**EXCERPTED RECORDS:**
*** Begin section ***

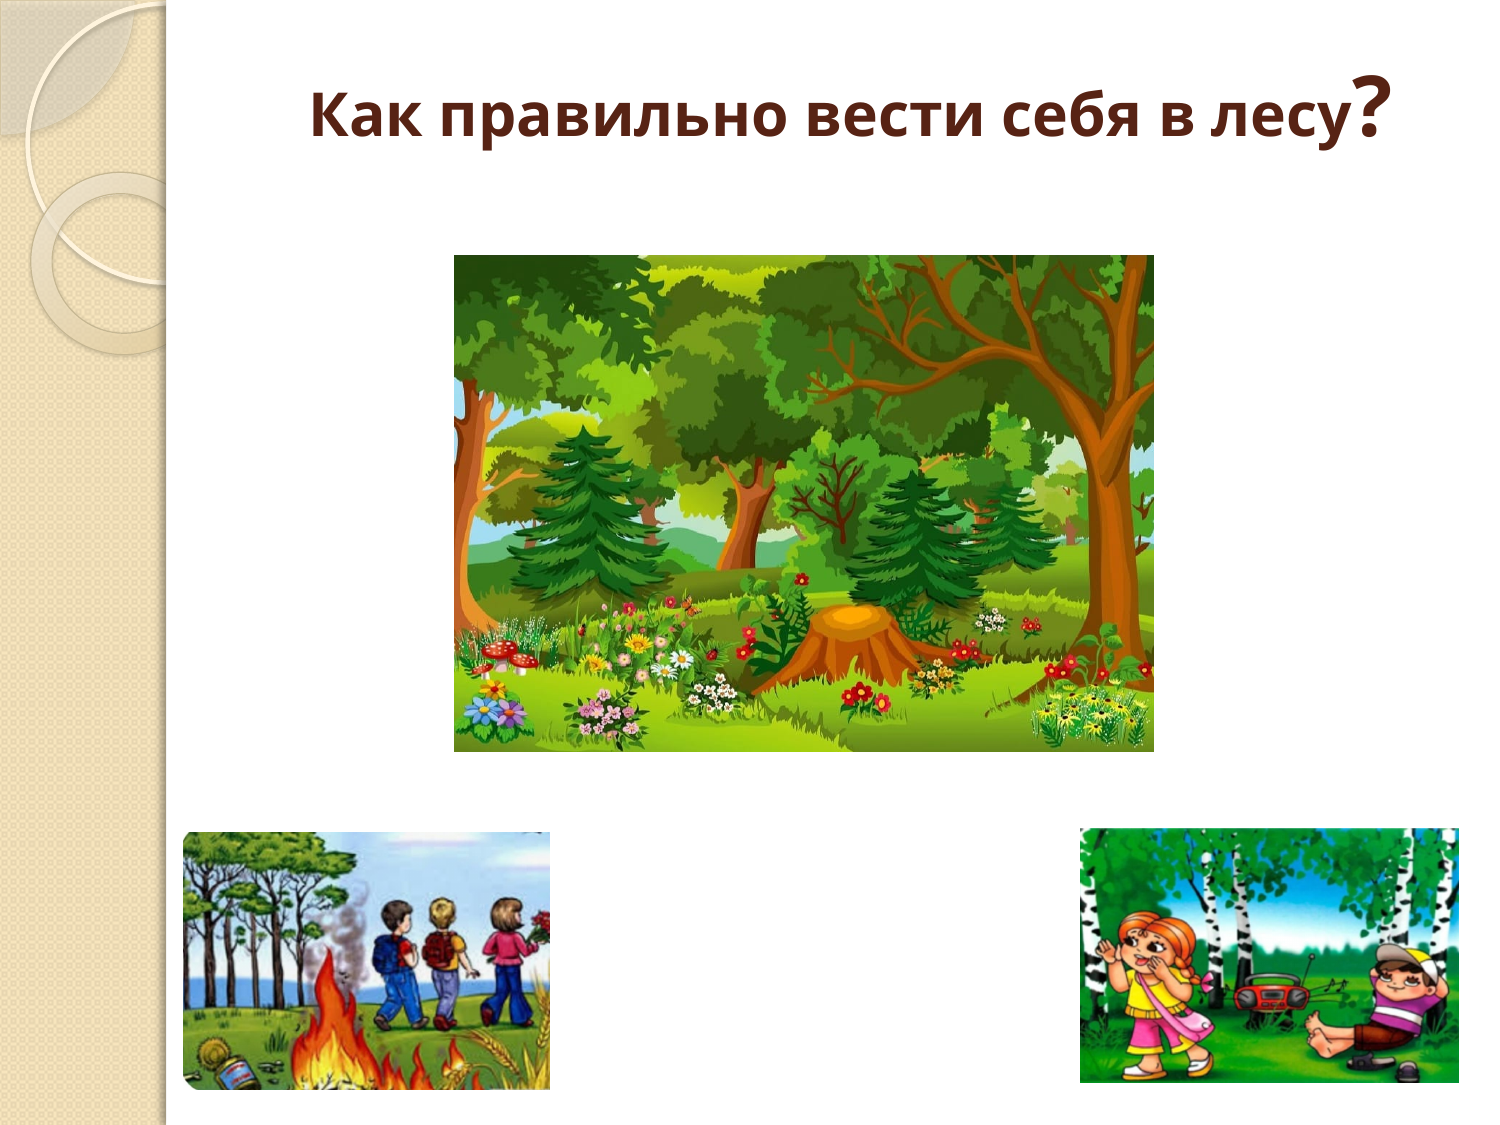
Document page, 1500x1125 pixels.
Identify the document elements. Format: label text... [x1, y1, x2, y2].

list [182, 832, 550, 1090]
picture [454, 255, 1154, 752]
title Как правильно вести себя в лесу? [235, 45, 1466, 161]
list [1080, 827, 1459, 1083]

*** End section ***

**TO DO:**
Verbatim reproduction is required for the line holding "Identify the document" and for every line after it in the records, with no other line included.

**SOLUTION BELOW:**
Identify the document elements. Format: label text... [x1, y1, x2, y2].

list [182, 832, 550, 1090]
picture [454, 255, 1154, 752]
title Как правильно вести себя в лесу? [235, 45, 1466, 161]
list [1080, 827, 1459, 1083]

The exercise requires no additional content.